INSTRUCTIONS FOR THE TASK: Write out the whole listing exactly as it stands.

EXTRACTED DATA:
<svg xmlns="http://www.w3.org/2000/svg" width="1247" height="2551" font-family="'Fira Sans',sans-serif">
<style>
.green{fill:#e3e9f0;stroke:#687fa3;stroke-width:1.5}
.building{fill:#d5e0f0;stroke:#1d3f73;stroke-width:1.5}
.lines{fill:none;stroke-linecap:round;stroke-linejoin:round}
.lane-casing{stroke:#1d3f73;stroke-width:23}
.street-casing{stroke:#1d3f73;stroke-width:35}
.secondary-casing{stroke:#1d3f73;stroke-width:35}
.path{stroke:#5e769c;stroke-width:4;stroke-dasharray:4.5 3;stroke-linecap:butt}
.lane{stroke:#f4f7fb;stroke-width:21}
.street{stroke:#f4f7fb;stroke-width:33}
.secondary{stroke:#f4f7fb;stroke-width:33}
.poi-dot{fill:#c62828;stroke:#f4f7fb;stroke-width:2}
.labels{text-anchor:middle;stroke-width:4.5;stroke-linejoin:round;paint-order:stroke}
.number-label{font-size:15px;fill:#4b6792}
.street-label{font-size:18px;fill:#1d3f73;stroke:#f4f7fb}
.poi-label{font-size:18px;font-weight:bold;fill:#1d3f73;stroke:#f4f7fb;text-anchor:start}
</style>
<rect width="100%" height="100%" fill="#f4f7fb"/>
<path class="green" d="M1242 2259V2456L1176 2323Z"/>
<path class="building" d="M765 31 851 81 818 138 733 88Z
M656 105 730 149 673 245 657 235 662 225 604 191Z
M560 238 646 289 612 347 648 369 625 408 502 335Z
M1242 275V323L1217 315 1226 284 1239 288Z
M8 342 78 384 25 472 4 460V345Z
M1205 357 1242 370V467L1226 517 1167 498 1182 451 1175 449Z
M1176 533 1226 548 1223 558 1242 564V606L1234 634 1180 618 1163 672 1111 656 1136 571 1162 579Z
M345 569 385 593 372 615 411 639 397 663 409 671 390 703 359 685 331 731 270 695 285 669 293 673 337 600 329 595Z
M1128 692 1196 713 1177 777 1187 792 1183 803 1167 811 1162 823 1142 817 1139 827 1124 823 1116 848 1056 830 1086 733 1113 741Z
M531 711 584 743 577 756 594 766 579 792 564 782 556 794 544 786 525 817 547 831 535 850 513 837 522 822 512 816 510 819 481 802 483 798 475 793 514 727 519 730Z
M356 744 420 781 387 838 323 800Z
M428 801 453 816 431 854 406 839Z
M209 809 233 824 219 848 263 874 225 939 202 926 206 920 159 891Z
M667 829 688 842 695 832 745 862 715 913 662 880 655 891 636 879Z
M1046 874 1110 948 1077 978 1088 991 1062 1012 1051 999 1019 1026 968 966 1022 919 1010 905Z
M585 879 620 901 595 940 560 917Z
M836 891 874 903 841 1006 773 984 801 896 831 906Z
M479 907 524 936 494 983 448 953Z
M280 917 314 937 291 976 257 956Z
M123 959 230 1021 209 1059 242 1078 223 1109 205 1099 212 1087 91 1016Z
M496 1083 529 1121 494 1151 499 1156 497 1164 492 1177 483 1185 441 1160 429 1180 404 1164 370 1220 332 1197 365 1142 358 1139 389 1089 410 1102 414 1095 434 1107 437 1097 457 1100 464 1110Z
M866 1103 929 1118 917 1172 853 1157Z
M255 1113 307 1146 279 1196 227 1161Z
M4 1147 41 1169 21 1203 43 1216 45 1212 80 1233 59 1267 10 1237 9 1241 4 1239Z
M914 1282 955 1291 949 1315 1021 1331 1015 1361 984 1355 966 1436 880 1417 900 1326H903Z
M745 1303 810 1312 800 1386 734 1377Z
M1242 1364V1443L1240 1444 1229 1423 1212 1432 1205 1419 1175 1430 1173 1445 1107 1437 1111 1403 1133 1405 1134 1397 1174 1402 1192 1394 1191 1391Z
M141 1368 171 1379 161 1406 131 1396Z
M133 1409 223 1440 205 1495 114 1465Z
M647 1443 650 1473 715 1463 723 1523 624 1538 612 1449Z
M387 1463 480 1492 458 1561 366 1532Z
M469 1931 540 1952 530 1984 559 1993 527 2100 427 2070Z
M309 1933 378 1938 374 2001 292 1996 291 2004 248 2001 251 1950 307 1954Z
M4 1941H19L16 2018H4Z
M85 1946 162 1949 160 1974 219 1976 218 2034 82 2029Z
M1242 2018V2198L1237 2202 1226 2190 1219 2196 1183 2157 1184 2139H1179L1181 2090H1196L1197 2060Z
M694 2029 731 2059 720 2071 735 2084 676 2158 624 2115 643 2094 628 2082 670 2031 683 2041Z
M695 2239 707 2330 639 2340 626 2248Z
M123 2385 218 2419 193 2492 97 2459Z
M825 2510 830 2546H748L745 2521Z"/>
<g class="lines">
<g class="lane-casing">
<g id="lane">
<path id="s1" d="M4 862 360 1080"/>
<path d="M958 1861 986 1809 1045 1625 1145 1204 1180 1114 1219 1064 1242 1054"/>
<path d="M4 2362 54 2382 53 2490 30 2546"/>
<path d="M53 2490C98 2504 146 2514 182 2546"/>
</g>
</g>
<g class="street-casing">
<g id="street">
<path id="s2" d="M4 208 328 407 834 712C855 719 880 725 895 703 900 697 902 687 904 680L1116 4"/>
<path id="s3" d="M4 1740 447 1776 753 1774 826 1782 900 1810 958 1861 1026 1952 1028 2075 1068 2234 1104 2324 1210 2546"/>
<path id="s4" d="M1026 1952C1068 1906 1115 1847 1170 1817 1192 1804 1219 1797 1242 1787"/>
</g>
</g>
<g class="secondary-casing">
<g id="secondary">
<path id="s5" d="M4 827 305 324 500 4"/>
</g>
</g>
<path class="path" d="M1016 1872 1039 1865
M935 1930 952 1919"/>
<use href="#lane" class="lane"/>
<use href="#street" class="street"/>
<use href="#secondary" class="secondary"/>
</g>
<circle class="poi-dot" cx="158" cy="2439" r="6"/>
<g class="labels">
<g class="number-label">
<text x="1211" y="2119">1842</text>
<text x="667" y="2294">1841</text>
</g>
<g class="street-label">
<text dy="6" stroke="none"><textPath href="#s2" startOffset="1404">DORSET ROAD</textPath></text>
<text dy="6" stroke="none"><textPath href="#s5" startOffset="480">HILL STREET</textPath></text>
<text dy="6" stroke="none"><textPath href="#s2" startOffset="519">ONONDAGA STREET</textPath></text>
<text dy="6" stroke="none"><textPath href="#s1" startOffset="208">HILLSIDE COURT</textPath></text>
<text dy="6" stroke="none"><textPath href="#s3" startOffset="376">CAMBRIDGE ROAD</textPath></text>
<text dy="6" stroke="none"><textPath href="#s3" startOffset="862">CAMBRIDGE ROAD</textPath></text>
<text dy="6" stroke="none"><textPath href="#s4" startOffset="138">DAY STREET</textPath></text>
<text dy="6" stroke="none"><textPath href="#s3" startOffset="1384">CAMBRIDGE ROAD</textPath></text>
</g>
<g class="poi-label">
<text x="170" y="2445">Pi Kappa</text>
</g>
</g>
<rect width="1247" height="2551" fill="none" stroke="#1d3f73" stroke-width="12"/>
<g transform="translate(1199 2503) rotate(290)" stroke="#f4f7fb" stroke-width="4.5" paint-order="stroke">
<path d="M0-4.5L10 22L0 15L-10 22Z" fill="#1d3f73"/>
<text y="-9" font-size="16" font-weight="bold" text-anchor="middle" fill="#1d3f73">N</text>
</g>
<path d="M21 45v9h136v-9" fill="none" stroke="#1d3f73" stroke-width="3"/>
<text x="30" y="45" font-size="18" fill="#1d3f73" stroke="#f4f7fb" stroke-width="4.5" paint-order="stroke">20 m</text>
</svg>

SOLUTION TO THE PROBLEM:
<svg xmlns="http://www.w3.org/2000/svg" width="1247" height="2551" font-family="'Fira Sans',sans-serif">
<style>
.green{fill:#e3e9f0;stroke:#687fa3;stroke-width:1.5}
.building{fill:#d5e0f0;stroke:#1d3f73;stroke-width:1.5}
.lines{fill:none;stroke-linecap:round;stroke-linejoin:round}
.lane-casing{stroke:#1d3f73;stroke-width:23}
.street-casing{stroke:#1d3f73;stroke-width:35}
.secondary-casing{stroke:#1d3f73;stroke-width:35}
.path{stroke:#5e769c;stroke-width:4;stroke-dasharray:4.5 3;stroke-linecap:butt}
.lane{stroke:#f4f7fb;stroke-width:21}
.street{stroke:#f4f7fb;stroke-width:33}
.secondary{stroke:#f4f7fb;stroke-width:33}
.poi-dot{fill:#c62828;stroke:#f4f7fb;stroke-width:2}
.labels{text-anchor:middle;stroke-width:4.5;stroke-linejoin:round;paint-order:stroke}
.number-label{font-size:15px;fill:#4b6792}
.street-label{font-size:18px;fill:#1d3f73;stroke:#f4f7fb}
.poi-label{font-size:18px;font-weight:bold;fill:#1d3f73;stroke:#f4f7fb;text-anchor:start}
</style>
<rect width="100%" height="100%" fill="#f4f7fb"/>
<path class="green" d="M1242 2259V2456L1176 2323Z"/>
<path class="building" d="M765 31 851 81 818 138 733 88Z
M656 105 730 149 673 245 657 235 662 225 604 191Z
M560 238 646 289 612 347 648 369 625 408 502 335Z
M1242 275V323L1217 315 1226 284 1239 288Z
M8 342 78 384 25 472 4 460V345Z
M1205 357 1242 370V467L1226 517 1167 498 1182 451 1175 449Z
M1176 533 1226 548 1223 558 1242 564V606L1234 634 1180 618 1163 672 1111 656 1136 571 1162 579Z
M345 569 385 593 372 615 411 639 397 663 409 671 390 703 359 685 331 731 270 695 285 669 293 673 337 600 329 595Z
M1128 692 1196 713 1177 777 1187 792 1183 803 1167 811 1162 823 1142 817 1139 827 1124 823 1116 848 1056 830 1086 733 1113 741Z
M531 711 584 743 577 756 594 766 579 792 564 782 556 794 544 786 525 817 547 831 535 850 513 837 522 822 512 816 510 819 481 802 483 798 475 793 514 727 519 730Z
M356 744 420 781 387 838 323 800Z
M428 801 453 816 431 854 406 839Z
M209 809 233 824 219 848 263 874 225 939 202 926 206 920 159 891Z
M667 829 688 842 695 832 745 862 715 913 662 880 655 891 636 879Z
M1046 874 1110 948 1077 978 1088 991 1062 1012 1051 999 1019 1026 968 966 1022 919 1010 905Z
M585 879 620 901 595 940 560 917Z
M836 891 874 903 841 1006 773 984 801 896 831 906Z
M479 907 524 936 494 983 448 953Z
M280 917 314 937 291 976 257 956Z
M123 959 230 1021 209 1059 242 1078 223 1109 205 1099 212 1087 91 1016Z
M496 1083 529 1121 494 1151 499 1156 497 1164 492 1177 483 1185 441 1160 429 1180 404 1164 370 1220 332 1197 365 1142 358 1139 389 1089 410 1102 414 1095 434 1107 437 1097 457 1100 464 1110Z
M866 1103 929 1118 917 1172 853 1157Z
M255 1113 307 1146 279 1196 227 1161Z
M4 1147 41 1169 21 1203 43 1216 45 1212 80 1233 59 1267 10 1237 9 1241 4 1239Z
M914 1282 955 1291 949 1315 1021 1331 1015 1361 984 1355 966 1436 880 1417 900 1326H903Z
M745 1303 810 1312 800 1386 734 1377Z
M1242 1364V1443L1240 1444 1229 1423 1212 1432 1205 1419 1175 1430 1173 1445 1107 1437 1111 1403 1133 1405 1134 1397 1174 1402 1192 1394 1191 1391Z
M141 1368 171 1379 161 1406 131 1396Z
M133 1409 223 1440 205 1495 114 1465Z
M647 1443 650 1473 715 1463 723 1523 624 1538 612 1449Z
M387 1463 480 1492 458 1561 366 1532Z
M469 1931 540 1952 530 1984 559 1993 527 2100 427 2070Z
M309 1933 378 1938 374 2001 292 1996 291 2004 248 2001 251 1950 307 1954Z
M4 1941H19L16 2018H4Z
M85 1946 162 1949 160 1974 219 1976 218 2034 82 2029Z
M1242 2018V2198L1237 2202 1226 2190 1219 2196 1183 2157 1184 2139H1179L1181 2090H1196L1197 2060Z
M694 2029 731 2059 720 2071 735 2084 676 2158 624 2115 643 2094 628 2082 670 2031 683 2041Z
M695 2239 707 2330 639 2340 626 2248Z
M123 2385 218 2419 193 2492 97 2459Z
M825 2510 830 2546H748L745 2521Z"/>
<g class="lines">
<g class="lane-casing">
<g id="lane">
<path id="s1" d="M4 862 360 1080"/>
<path d="M958 1861 986 1809 1045 1625 1145 1204 1180 1114 1219 1064 1242 1054"/>
<path d="M4 2362 54 2382 53 2490 30 2546"/>
<path d="M53 2490C98 2504 146 2514 182 2546"/>
</g>
</g>
<g class="street-casing">
<g id="street">
<path id="s2" d="M4 208 328 407 834 712C855 719 880 725 895 703 900 697 902 687 904 680L1116 4"/>
<path id="s3" d="M4 1740 447 1776 753 1774 826 1782 900 1810 958 1861 1026 1952 1028 2075 1068 2234 1104 2324 1210 2546"/>
<path id="s4" d="M1026 1952C1068 1906 1115 1847 1170 1817 1192 1804 1219 1797 1242 1787"/>
</g>
</g>
<g class="secondary-casing">
<g id="secondary">
<path id="s5" d="M4 827 305 324 500 4"/>
</g>
</g>
<path class="path" d="M1016 1872 1039 1865
M935 1930 952 1919"/>
<use href="#lane" class="lane"/>
<use href="#street" class="street"/>
<use href="#secondary" class="secondary"/>
</g>
<circle class="poi-dot" cx="158" cy="2439" r="6"/>
<g class="labels">
<g class="number-label">
<text x="1211" y="2119">1842</text>
<text x="667" y="2294">1841</text>
</g>
<g class="street-label">
<text dy="6" stroke="none"><textPath href="#s2" startOffset="1404">DORSET ROAD</textPath></text>
<text dy="6" stroke="none"><textPath href="#s5" startOffset="480">HILL STREET</textPath></text>
<text dy="6" stroke="none"><textPath href="#s2" startOffset="519">ONONDAGA STREET</textPath></text>
<text dy="6" stroke="none"><textPath href="#s1" startOffset="208">HILLSIDE COURT</textPath></text>
<text dy="6" stroke="none"><textPath href="#s3" startOffset="376">CAMBRIDGE ROAD</textPath></text>
<text dy="6" stroke="none"><textPath href="#s3" startOffset="862">CAMBRIDGE ROAD</textPath></text>
<text dy="6" stroke="none"><textPath href="#s4" startOffset="138">DAY STREET</textPath></text>
<text dy="6" stroke="none"><textPath href="#s3" startOffset="1384">CAMBRIDGE ROAD</textPath></text>
</g>
<g class="poi-label">
<text x="170" y="2445">Pi Kappa</text>
</g>
</g>
<rect width="1247" height="2551" fill="none" stroke="#1d3f73" stroke-width="12"/>
<g transform="translate(1199 2503) rotate(290)" stroke="#f4f7fb" stroke-width="4.5" paint-order="stroke">
<path d="M0-4.5L10 22L0 15L-10 22Z" fill="#1d3f73"/>
<text y="-9" font-size="16" font-weight="bold" text-anchor="middle" fill="#1d3f73">N</text>
</g>
<path d="M21 45v9h136v-9" fill="none" stroke="#1d3f73" stroke-width="3"/>
<text x="30" y="45" font-size="18" fill="#1d3f73" stroke="#f4f7fb" stroke-width="4.5" paint-order="stroke">20 m</text>
</svg>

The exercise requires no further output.